Start of Block

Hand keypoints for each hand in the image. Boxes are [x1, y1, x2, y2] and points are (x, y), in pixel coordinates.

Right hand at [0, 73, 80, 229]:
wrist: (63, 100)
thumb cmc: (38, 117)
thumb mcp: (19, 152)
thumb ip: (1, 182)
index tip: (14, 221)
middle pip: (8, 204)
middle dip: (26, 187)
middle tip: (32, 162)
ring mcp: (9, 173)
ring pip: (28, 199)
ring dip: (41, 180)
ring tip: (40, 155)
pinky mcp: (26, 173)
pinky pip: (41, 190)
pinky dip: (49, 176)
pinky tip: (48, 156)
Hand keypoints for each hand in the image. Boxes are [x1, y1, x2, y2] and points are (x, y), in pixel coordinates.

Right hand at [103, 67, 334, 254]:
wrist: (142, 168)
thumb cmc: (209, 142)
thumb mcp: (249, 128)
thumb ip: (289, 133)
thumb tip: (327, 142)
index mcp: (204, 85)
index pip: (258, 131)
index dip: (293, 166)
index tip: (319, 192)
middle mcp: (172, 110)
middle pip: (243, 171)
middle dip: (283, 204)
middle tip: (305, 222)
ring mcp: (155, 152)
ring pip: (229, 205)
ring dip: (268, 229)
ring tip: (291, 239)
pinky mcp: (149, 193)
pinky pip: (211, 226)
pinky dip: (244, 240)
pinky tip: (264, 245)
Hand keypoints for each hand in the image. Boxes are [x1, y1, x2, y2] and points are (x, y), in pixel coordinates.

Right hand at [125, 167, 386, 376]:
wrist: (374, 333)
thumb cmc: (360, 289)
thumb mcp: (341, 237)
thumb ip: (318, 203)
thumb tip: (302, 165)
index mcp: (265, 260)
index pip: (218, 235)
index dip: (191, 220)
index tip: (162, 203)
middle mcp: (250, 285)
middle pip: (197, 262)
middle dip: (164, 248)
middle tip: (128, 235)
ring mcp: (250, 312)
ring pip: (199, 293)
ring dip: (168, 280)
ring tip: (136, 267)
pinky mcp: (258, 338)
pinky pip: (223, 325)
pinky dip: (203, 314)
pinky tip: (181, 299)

End of Block

- [What to do] Only the lines from the one containing "middle mcp: (172, 110)" to the end of the data should be printed, exactly as they stand.

- [Expected output]
middle mcp: (172, 110)
middle pip: (243, 171)
middle dip: (283, 204)
middle tip: (305, 222)
ring mcp: (155, 152)
ring pip: (229, 205)
ring dip: (268, 229)
ring tip: (291, 239)
pinky mcp: (149, 193)
pinky pip: (211, 226)
pinky dip: (244, 240)
pinky tip: (264, 245)
Hand keypoints for each hand in the image. Boxes are [x1, y1, x2, y2] and points are (x, y), in pixel coordinates.

Right hand at [125, 167, 386, 376]:
wrist: (374, 333)
thumb cmc: (360, 289)
thumb mcp: (341, 237)
thumb ip: (318, 203)
thumb tip: (302, 165)
index mcp: (265, 260)
index pip: (218, 235)
index dip: (191, 220)
index tip: (162, 203)
middle mcp: (250, 285)
middle pip: (197, 262)
middle dip: (164, 248)
middle tip: (128, 235)
ring mcp: (250, 312)
ring pip: (199, 293)
ring dip: (168, 280)
ring tip: (136, 267)
pinky mcp: (258, 338)
pinky pip: (223, 325)
pinky dip: (203, 314)
pinky tip: (181, 299)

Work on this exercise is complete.